Reproduce the text of every entry below line for line, omitting the pictures.

MATERIAL FOR THIS EXERCISE:
○ ○ ○ ○ ○
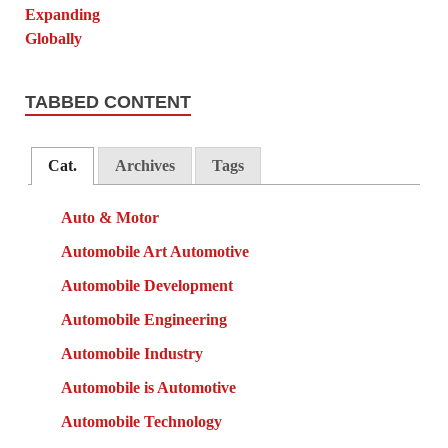
TABBED CONTENT
Cat.
Archives
Tags
Auto & Motor
Automobile Art Automotive
Automobile Development
Automobile Engineering
Automobile Industry
Automobile is Automotive
Automobile Technology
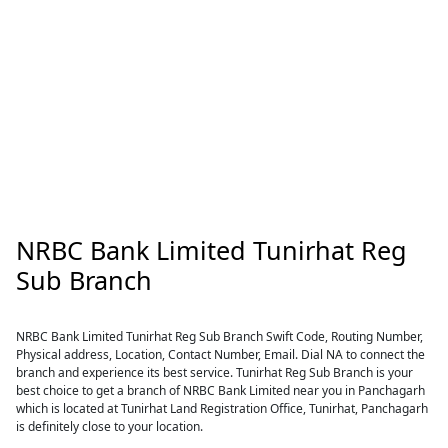
NRBC Bank Limited Tunirhat Reg
Sub Branch
NRBC Bank Limited Tunirhat Reg Sub Branch Swift Code, Routing Number,
Physical address, Location, Contact Number, Email. Dial NA to connect the
branch and experience its best service. Tunirhat Reg Sub Branch is your
best choice to get a branch of NRBC Bank Limited near you in Panchagarh
which is located at Tunirhat Land Registration Office, Tunirhat, Panchagarh
is definitely close to your location.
○ ○ ○ ○ ○
SOLUTION TO THE PROBLEM:
TABBED CONTENT
Cat.
Archives
Tags
Auto & Motor
Automobile Art Automotive
Automobile Development
Automobile Engineering
Automobile Industry
Automobile is Automotive
Automobile Technology
NRBC Bank Limited Tunirhat Reg
Sub Branch
NRBC Bank Limited Tunirhat Reg Sub Branch Swift Code, Routing Number,
Physical address, Location, Contact Number, Email. Dial NA to connect the
branch and experience its best service. Tunirhat Reg Sub Branch is your
best choice to get a branch of NRBC Bank Limited near you in Panchagarh
which is located at Tunirhat Land Registration Office, Tunirhat, Panchagarh
is definitely close to your location.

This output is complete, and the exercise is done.